Rewrite the lines of all the records below, substituting "division" for every occurrence of "phylum" and leaving everything else unchanged. Omit the pictures from your answer.

**RECORD EXCERPTS:**
· · · ·
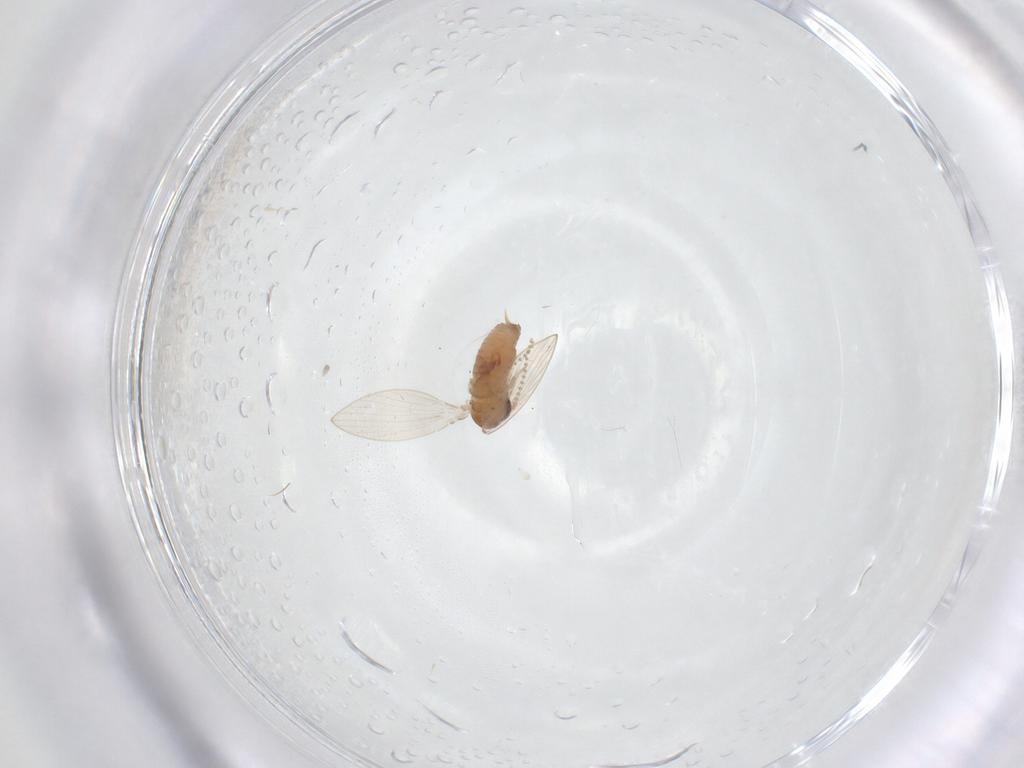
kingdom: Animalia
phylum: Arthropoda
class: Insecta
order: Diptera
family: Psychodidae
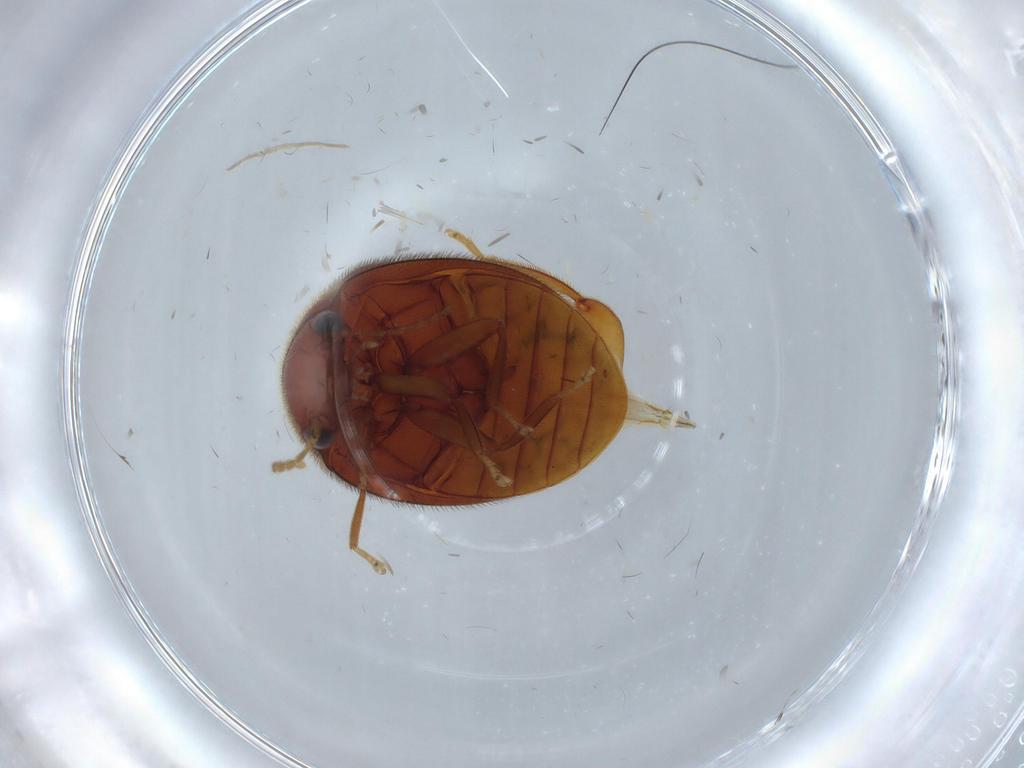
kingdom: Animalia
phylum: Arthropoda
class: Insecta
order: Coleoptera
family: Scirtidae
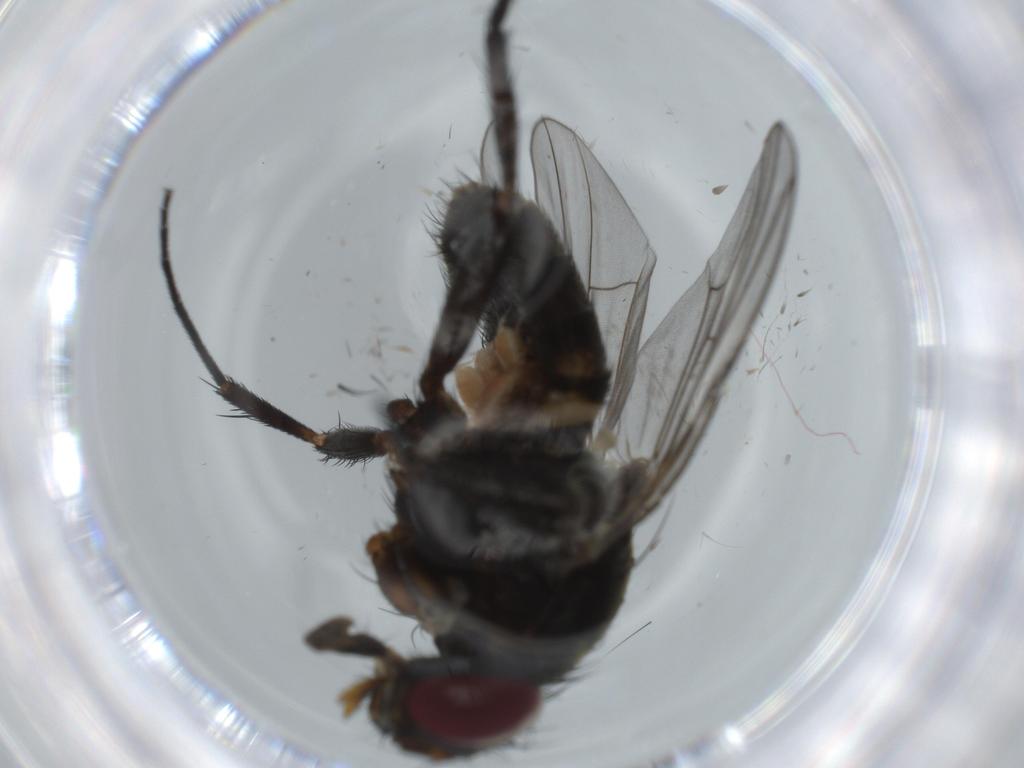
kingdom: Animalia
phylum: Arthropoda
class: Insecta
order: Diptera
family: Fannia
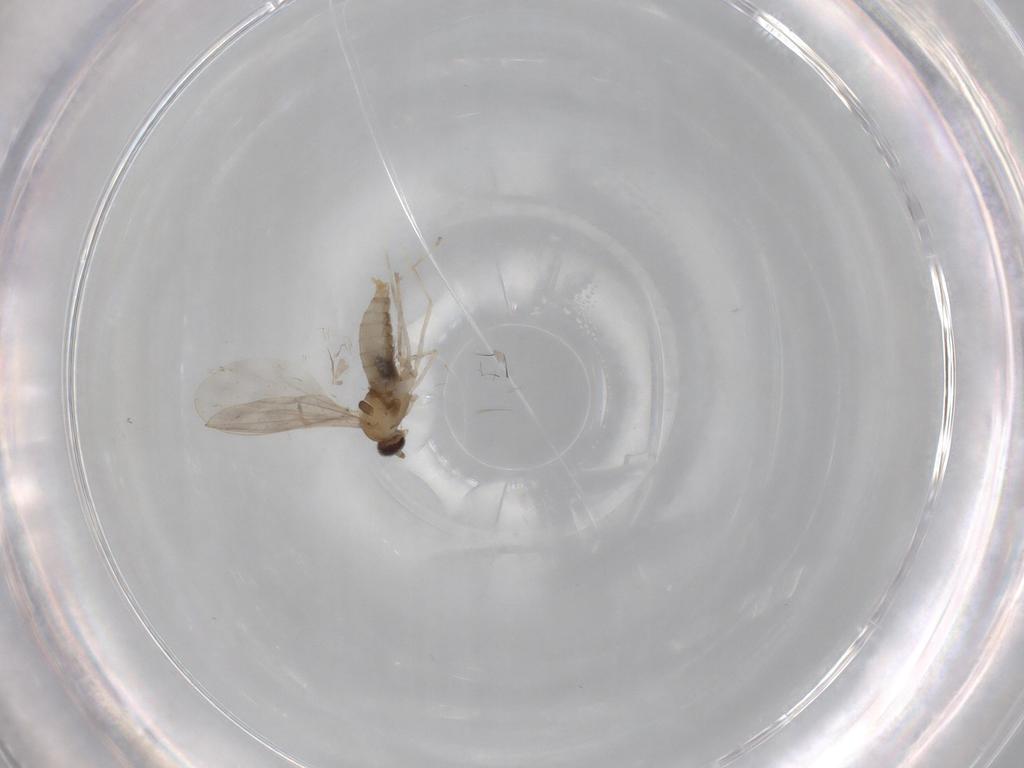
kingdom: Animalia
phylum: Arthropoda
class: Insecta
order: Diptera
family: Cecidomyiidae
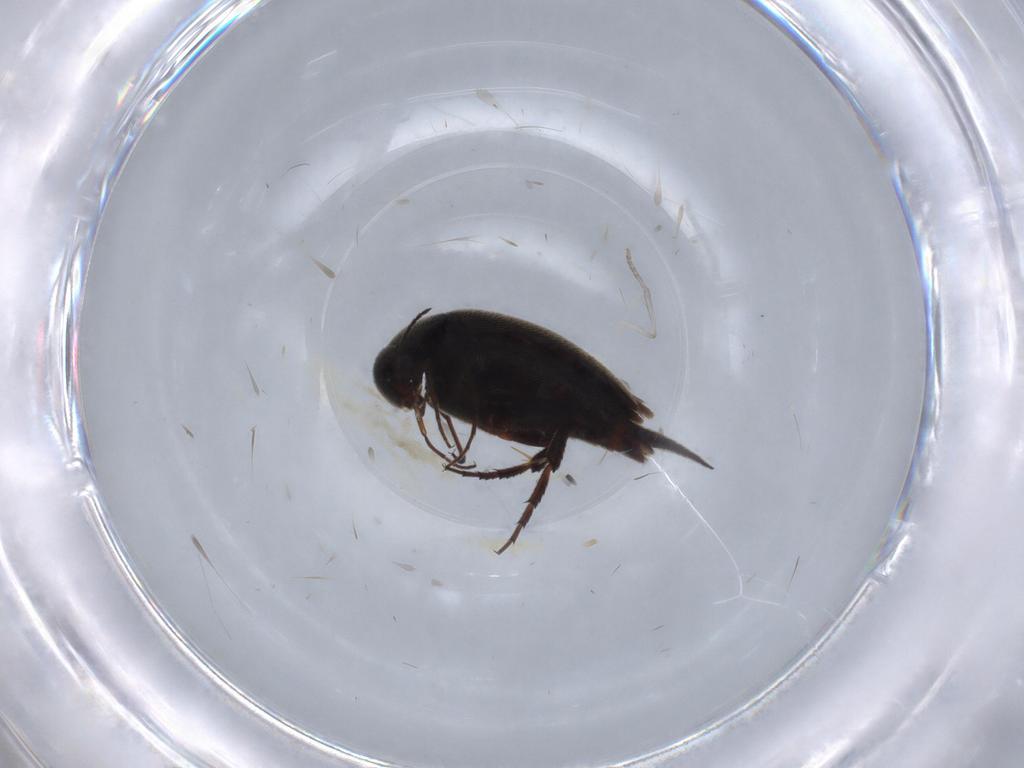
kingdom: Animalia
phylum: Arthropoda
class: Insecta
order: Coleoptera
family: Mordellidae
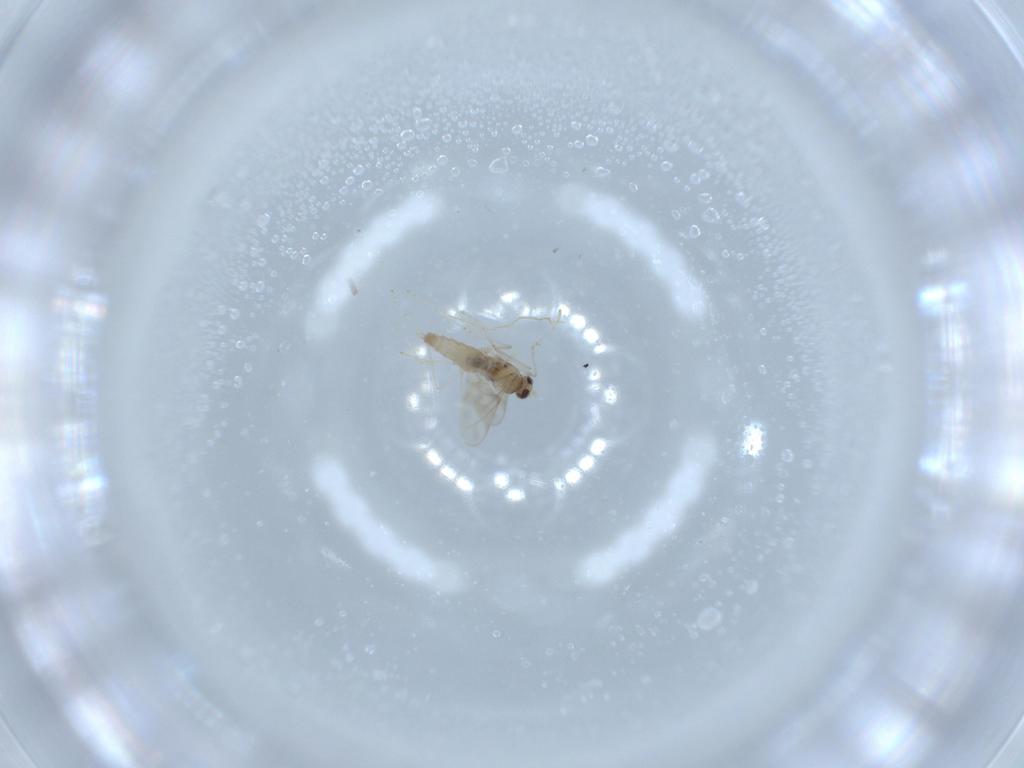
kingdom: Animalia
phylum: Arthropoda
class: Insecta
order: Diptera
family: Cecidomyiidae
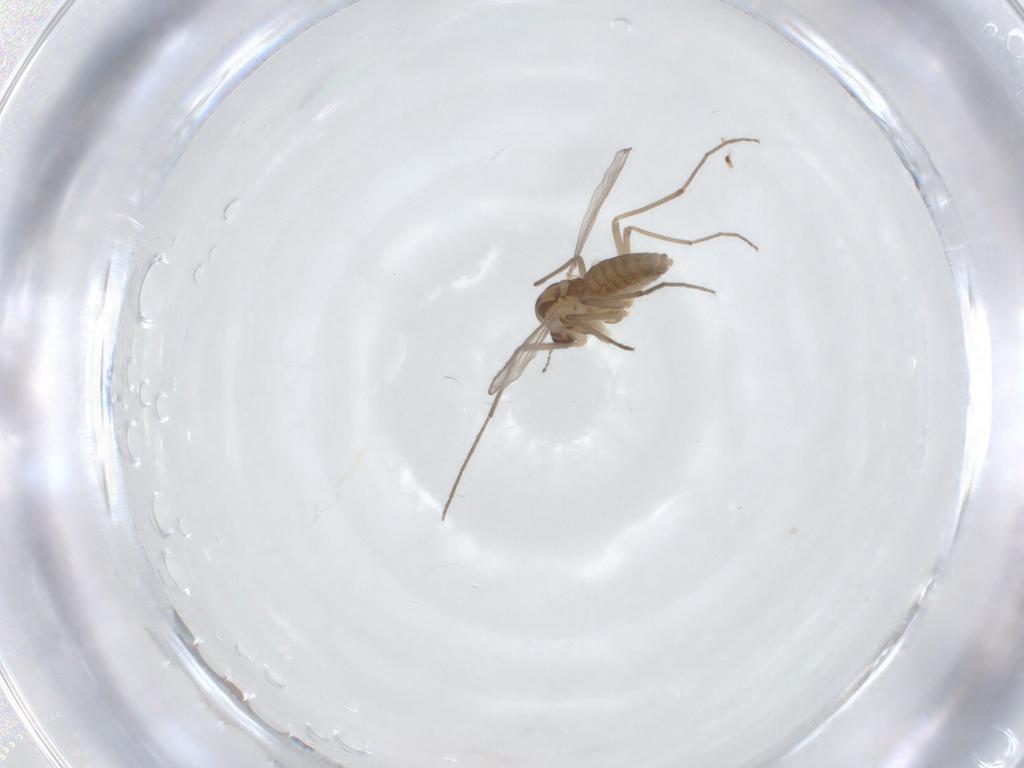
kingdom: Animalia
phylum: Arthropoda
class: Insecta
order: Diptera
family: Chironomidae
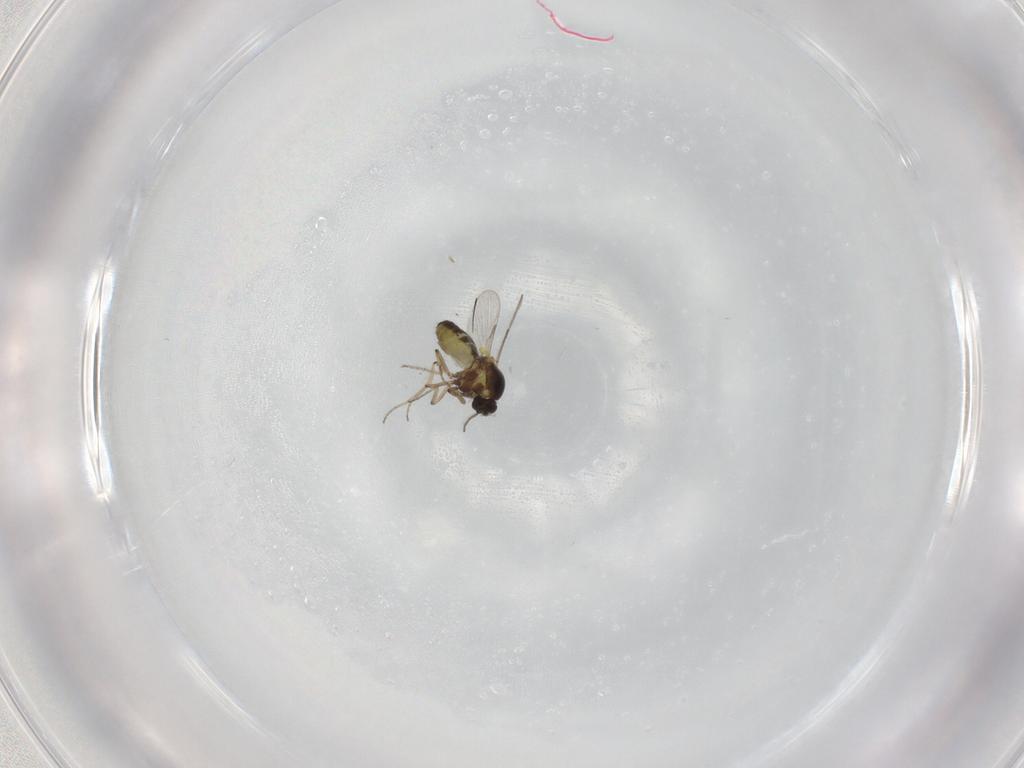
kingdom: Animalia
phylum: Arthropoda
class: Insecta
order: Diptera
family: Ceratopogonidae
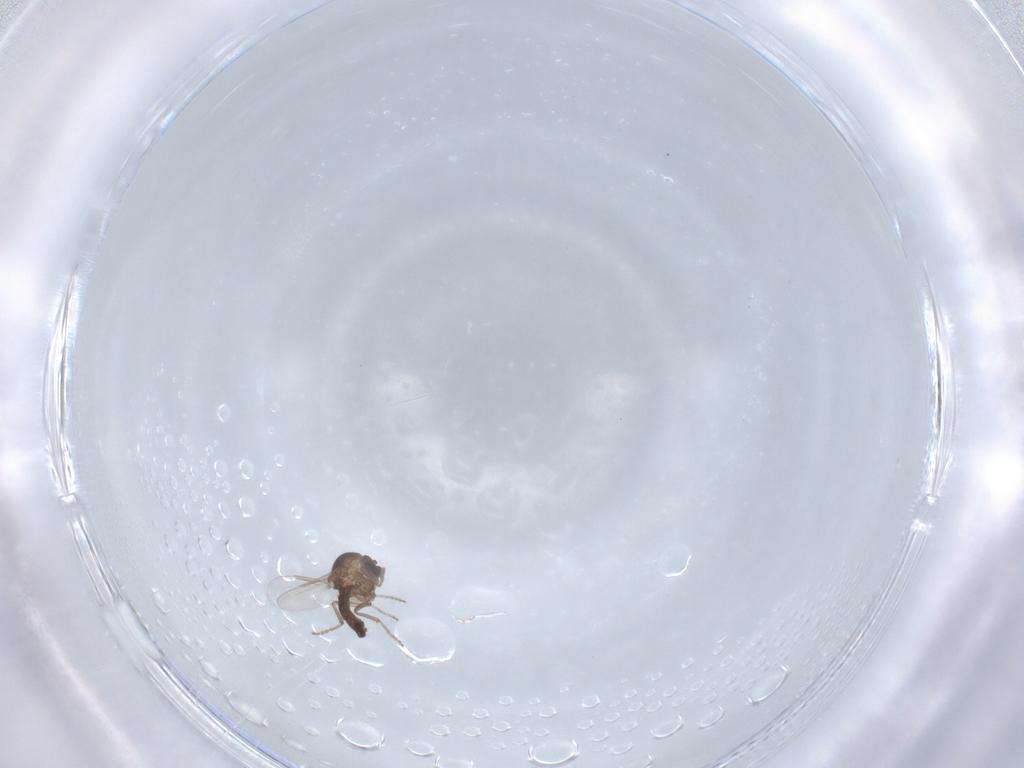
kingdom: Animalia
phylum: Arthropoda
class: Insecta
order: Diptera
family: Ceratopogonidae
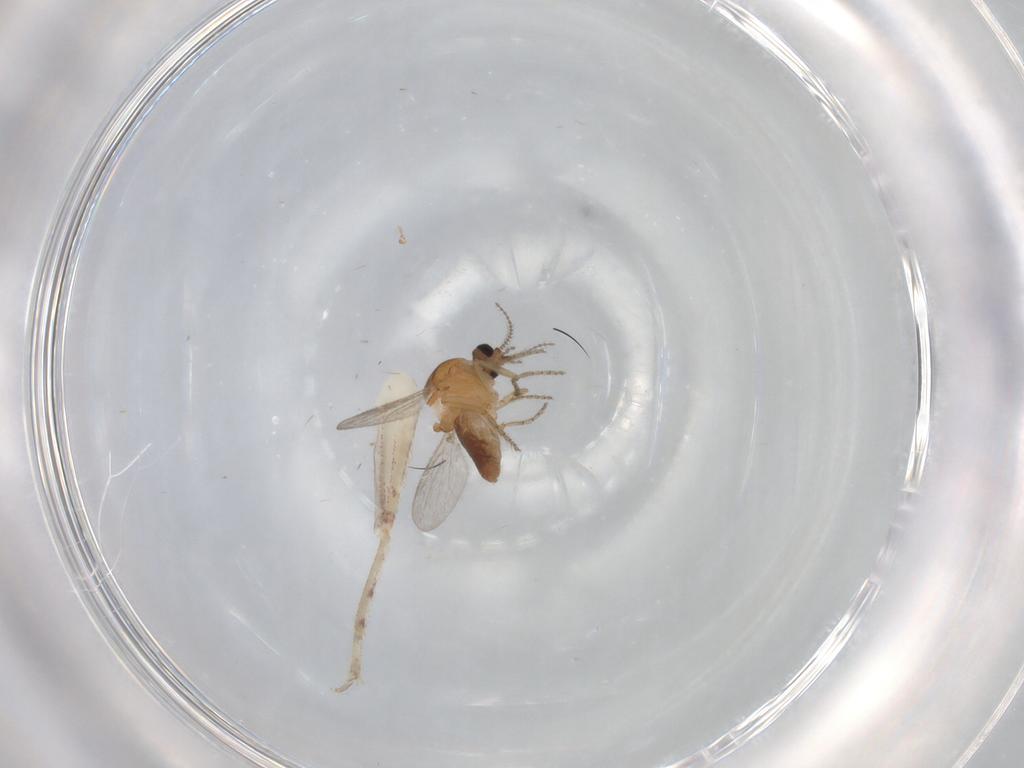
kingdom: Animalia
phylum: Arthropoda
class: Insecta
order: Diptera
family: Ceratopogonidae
· · · ·
**REPLY TO THE TASK:**
kingdom: Animalia
division: Arthropoda
class: Insecta
order: Diptera
family: Psychodidae
kingdom: Animalia
division: Arthropoda
class: Insecta
order: Coleoptera
family: Scirtidae
kingdom: Animalia
division: Arthropoda
class: Insecta
order: Diptera
family: Fannia
kingdom: Animalia
division: Arthropoda
class: Insecta
order: Diptera
family: Cecidomyiidae
kingdom: Animalia
division: Arthropoda
class: Insecta
order: Coleoptera
family: Mordellidae
kingdom: Animalia
division: Arthropoda
class: Insecta
order: Diptera
family: Cecidomyiidae
kingdom: Animalia
division: Arthropoda
class: Insecta
order: Diptera
family: Chironomidae
kingdom: Animalia
division: Arthropoda
class: Insecta
order: Diptera
family: Ceratopogonidae
kingdom: Animalia
division: Arthropoda
class: Insecta
order: Diptera
family: Ceratopogonidae
kingdom: Animalia
division: Arthropoda
class: Insecta
order: Diptera
family: Ceratopogonidae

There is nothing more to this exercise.